“Dear Lane,—Your terms seem exorbitant. I quite understand that at least four or five of you must be in the affair, but the price asked is ridiculous. Besides, I didn’t like Bennett’s tone when he spoke to me yesterday. He was almost threatening. What have you told him? Recollect that each of us knows something to the detriment of the other, and even in these days of so-called equality the man with money is always the best. You must contrive to shut Bennett’s mouth. Give him money, if he wants it—up to ten pounds. But, of course, do not say that it comes from me. You can, of course, pose as my friend, as you have done before. I shall be at the usual place to-night.—Z.”
“Looks as though there’s been some blackmailing,” one of the constables remarked. “Who’s Bennett?”
“I expect that’s Bobby Bennett who works in the Meat Market,” replied the atom of a man who had accosted us at Aldgate. “He was a friend of Lanky’s, and a bad ’un. I’ve ’eard say that ’e ’ad a record at the Old Bailey.”
“What for?”
“’Ousebreakin’.”
“Is he working now?” Ambler inquired.
“Yes. I saw ’im in Farrin’don Street yesterday.”
“Ah!” remarked the constable. “We shall probably want to have a chat with him. But the chief mystery is the identity of the writer of these letters.

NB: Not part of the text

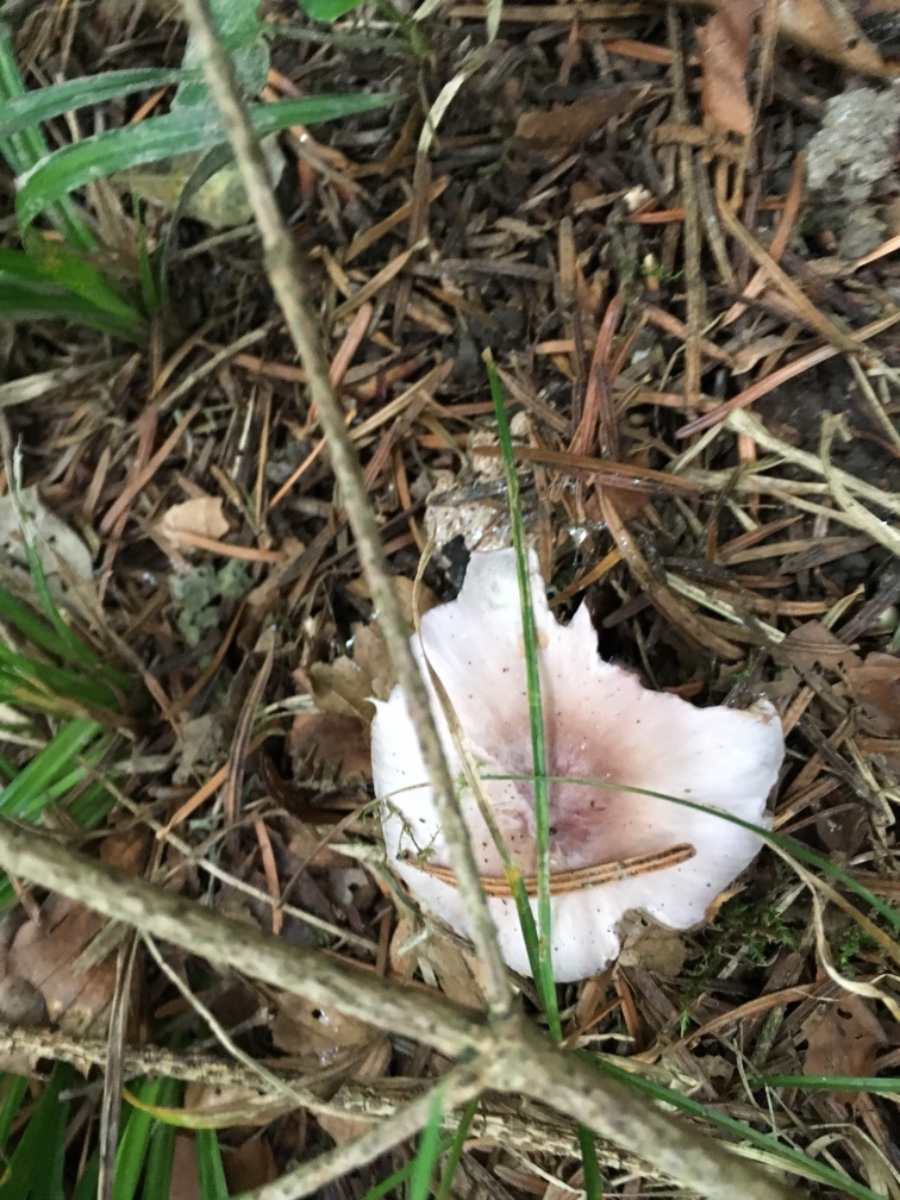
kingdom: Fungi
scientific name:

At all events it is evident that this poor man Lane knew something to his detriment, and was probably trying to make money out of that knowledge.”
“Not at all an unusual case,” I said.
Jevons grunted, and appeared to view the letters with considerable satisfaction. Any documentary evidence surrounding a case of mysterious death is always of interest. In this case, being of such a suspicious nature, it was doubly so.